Kalau hidup ini film, kamu mungkin adalah plot twist yang nggak ada di trailer. Awalnya kelihatan biasa aja, eh, tau-tau ada adegan yang bikin aku diem sejenak. Padahal, aku pikir aku tipe orang yang kebal sama hal-hal kayak gini. Aku pikir aku bisa duduk di ruangan yang sama tanpa harus merhatiin siapa pun. Aku pikir aku bukan tipe yang gampang terdistraksi. Tapi ternyata, keberadaanmu tuh kayak efek spesial yang bikin filmnya jadi lebih menarik. Aku nggak bilang kamu segalanya, ya. Nggak sampai ke tahap “tanpamu aku hanya seonggok remah rengginang di tengah derasnya hujan.” Aku masih punya kopi, masih punya tugas, masih punya janji temu sama deadline. Tapi tetap aja, tiap kali aku nyoba nggak peduli, pikiranku malah balik lagi ke satu pertanyaan: Kenapa aku selalu sadar kalau kamu ada di dekatku.? Aku nggak tahu apakah ini sesuatu yang perlu dicemaskan atau cuma gangguan kecil yang sebentar lagi bakal ilang sendiri.

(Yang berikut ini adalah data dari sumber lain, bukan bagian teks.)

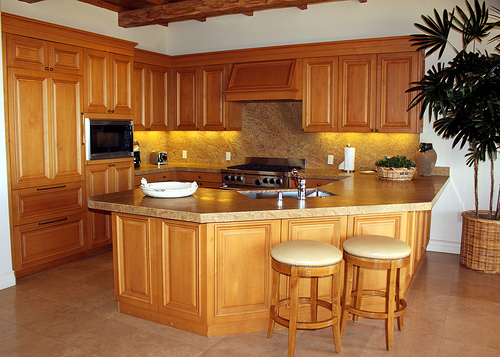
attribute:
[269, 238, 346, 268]
cushions — white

Tapi yang jelas, menatapmu itu seperti melihat sesuatu yang aku nggak ngerti, tapi entah kenapa aku tetap pengen lihat lagi. Mungkin ini kayak nonton film yang ending-nya bikin bingung. Kamu tahu nggak, film yang setelah selesai ditonton orang-orang langsung Googling, “Ending film ini maksudnya apa?” Nah, pikiranku persis kayak gitu tiap kali aku sadar aku lagi merhatiin kamu.
Aku tahu, biasanya kalau orang udah ngomong sepanjang ini, harusnya ada kesimpulan di akhir. Tapi maaf, nggak ada. Kesimpulan tuh overrated. Mungkin ini cuma fase. Mungkin besok atau lusa aku bakal lupa. Mungkin nanti aku bakal ketemu orang lain yang lebih menarik, yang lebih gampang dipahami oleh pikiranku yang sotoy ini. Atau… mungkin juga nggak. Mungkin aku akan terus menertawakan diriku sendiri tiap kali aku kepergok lagi merhatiin kamu tanpa alasan yang jelas. Dan kalau kebetulan kamu baca ini dan bertanya-tanya, “Kenapa dia bisa ngomong sepanjang ini cuma buat sesuatu yang sepele?” Jawabannya simpel: Aku juga nggak tahu. Pikiranku masih ketawa. Dan aku? Aku cuma duduk di sini, menikmati lelucon yang bahkan aku sendiri nggak paham.